To find the area of the triangle formed by the normal at the point (3, -4) to the circle given by the equation \(x^2 + y^2 - 22x - 4y + 25 = 0\) with the coordinate axes, we can follow these steps: ### Step 1: Rewrite the Circle Equation First, we need to rewrite the equation of the circle in standard form. The given equation is: \[ x^2 + y^2 - 22x - 4y + 25 = 0 \] We can complete the square for both \(x\) and \(y\). For \(x\): \[ x^2 - 22x \rightarrow (x - 11)^2 - 121 \] For \(y\): \[ y^2 - 4y \rightarrow (y - 2)^2 - 4 \] Substituting these back into the equation gives: \[ (x - 11)^2 - 121 + (y - 2)^2 - 4 + 25 = 0 \] \[ (x - 11)^2 + (y - 2)^2 - 100 = 0 \] \[ (x - 11)^2 + (y - 2)^2 = 100 \] This represents a circle with center \((11, 2)\) and radius \(10\). ### Step 2: Find the Normal at the Point (3, -4) The formula for the normal to the circle at a point \((x_1, y_1)\) is given by: \[ y - y_1 = \frac{f}{x_1 + g}(x - x_1) \] where \(f\) and \(g\) are derived from the standard form of the circle. Here, \(f = -2\) and \(g = 11\).
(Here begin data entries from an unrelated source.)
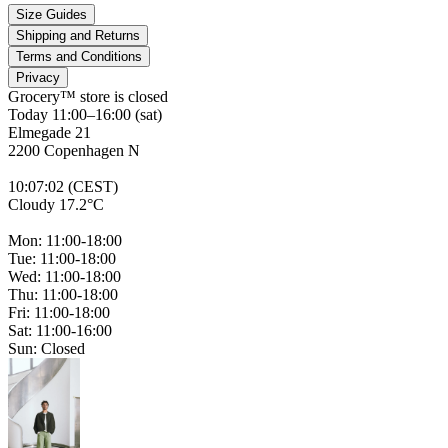
Size Guides
Shipping and Returns
Terms and Conditions
Privacy
Grocery™ store is
closed
Today 11:00–16:00 (sat)
Elmegade 21
2200 Copenhagen N
10
:
07
:
02 (CEST)
Cloudy 17.2°C
Mon: 11:00-18:00
Tue: 11:00-18:00
Wed: 11:00-18:00
Thu: 11:00-18:00
Fri: 11:00-18:00
Sat: 11:00-16:00
Sun: Closed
Substituting \(x_1 = 3\) and \(y_1 = -4\): \[ y + 4 = \frac{-2}{3 - 11}(x - 3) \] \[ y + 4 = \frac{-2}{-8}(x - 3) \] \[ y + 4 = \frac{1}{4}(x - 3) \] ### Step 3: Simplify the Normal Equation Rearranging the equation: \[ y + 4 = \frac{1}{4}x - \frac{3}{4} \] \[ y = \frac{1}{4}x - \frac{3}{4} - 4 \] \[ y = \frac{1}{4}x - \frac{3}{4} - \frac{16}{4} \] \[ y = \frac{1}{4}x - \frac{19}{4} \] ### Step 4: Find Intercepts with the Axes To find the x-intercept, set \(y = 0\): \[ 0 = \frac{1}{4}x - \frac{19}{4} \] \[ \frac{1}{4}x = \frac{19}{4} \] \[ x = 19 \] To find the y-intercept, set \(x = 0\): \[ y = \frac{1}{4}(0) - \frac{19}{4} \] \[ y = -\frac{19}{4} \] ### Step 5: Area of the Triangle The area \(A\) of the triangle formed by the intercepts and the origin is given by: \[ A = \frac{1}{2} \times \text{base} \times \text{height} \] Here, the base is the x-intercept \(19\) and the height is the absolute value of the y-intercept \(\frac{19}{4}\): \[ A = \frac{1}{2} \times 19 \times \frac{19}{4} \] \[ A = \frac{19 \times 19}{8} = \frac{361}{8} = 45.125 \text{ square units} \] ### Final Answer The area of the triangle formed by the normal at the point (3, -4) to the circle with the coordinate axes is \( \frac{361}{8} \) square units.